Work to be completed:
Rewrite the material below as a numbered list, leaving out any blank lines.

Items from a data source
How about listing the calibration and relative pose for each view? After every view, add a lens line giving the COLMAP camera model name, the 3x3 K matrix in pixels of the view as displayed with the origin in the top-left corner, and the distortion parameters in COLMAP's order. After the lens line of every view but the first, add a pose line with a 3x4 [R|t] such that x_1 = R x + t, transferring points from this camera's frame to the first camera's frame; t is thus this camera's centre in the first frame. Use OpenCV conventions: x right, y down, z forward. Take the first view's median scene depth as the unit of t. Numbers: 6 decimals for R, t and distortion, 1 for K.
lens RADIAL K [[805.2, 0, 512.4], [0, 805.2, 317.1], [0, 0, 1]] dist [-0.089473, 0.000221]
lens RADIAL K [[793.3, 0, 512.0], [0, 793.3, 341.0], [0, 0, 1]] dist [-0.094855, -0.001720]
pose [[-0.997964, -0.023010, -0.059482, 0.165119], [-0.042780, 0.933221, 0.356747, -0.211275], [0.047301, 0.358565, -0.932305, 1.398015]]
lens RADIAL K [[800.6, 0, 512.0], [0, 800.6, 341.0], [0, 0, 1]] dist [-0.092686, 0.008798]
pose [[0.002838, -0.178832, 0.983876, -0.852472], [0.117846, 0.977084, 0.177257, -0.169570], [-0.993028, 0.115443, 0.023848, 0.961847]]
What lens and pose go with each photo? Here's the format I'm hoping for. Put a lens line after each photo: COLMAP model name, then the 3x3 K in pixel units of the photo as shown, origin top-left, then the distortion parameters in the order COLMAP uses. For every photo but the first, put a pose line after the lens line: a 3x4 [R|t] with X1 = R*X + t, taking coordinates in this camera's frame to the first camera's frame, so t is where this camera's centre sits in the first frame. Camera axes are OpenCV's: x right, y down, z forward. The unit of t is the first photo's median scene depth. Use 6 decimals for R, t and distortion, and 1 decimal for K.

Task output:
1. How about listing the calibration and relative pose for each view? After every view, add a lens line giving the COLMAP camera model name, the 3x3 K matrix in pixels of the view as displayed with the origin in the top-left corner, and the distortion parameters in COLMAP's order. After the lens line of every view but the first, add a pose line with a 3x4 [R|t] such that x_1 = R x + t, transferring points from this camera's frame to the first camera's frame; t is thus this camera's centre in the first frame. Use OpenCV conventions: x right, y down, z forward. Take the first view's median scene depth as the unit of t. Numbers: 6 decimals for R, t and distortion, 1 for K.
2. lens RADIAL K [[805.2, 0, 512.4], [0, 805.2, 317.1], [0, 0, 1]] dist [-0.089473, 0.000221]
3. lens RADIAL K [[793.3, 0, 512.0], [0, 793.3, 341.0], [0, 0, 1]] dist [-0.094855, -0.001720]
4. pose [[-0.997964, -0.023010, -0.059482, 0.165119], [-0.042780, 0.933221, 0.356747, -0.211275], [0.047301, 0.358565, -0.932305, 1.398015]]
5. lens RADIAL K [[800.6, 0, 512.0], [0, 800.6, 341.0], [0, 0, 1]] dist [-0.092686, 0.008798]
6. pose [[0.002838, -0.178832, 0.983876, -0.852472], [0.117846, 0.977084, 0.177257, -0.169570], [-0.993028, 0.115443, 0.023848, 0.961847]]
7. What lens and pose go with each photo? Here's the format I'm hoping for. Put a lens line after each photo: COLMAP model name, then the 3x3 K in pixel units of the photo as shown, origin top-left, then the distortion parameters in the order COLMAP uses. For every photo but the first, put a pose line after the lens line: a 3x4 [R|t] with X1 = R*X + t, taking coordinates in this camera's frame to the first camera's frame, so t is where this camera's centre sits in the first frame. Camera axes are OpenCV's: x right, y down, z forward. The unit of t is the first photo's median scene depth. Use 6 decimals for R, t and distortion, and 1 decimal for K.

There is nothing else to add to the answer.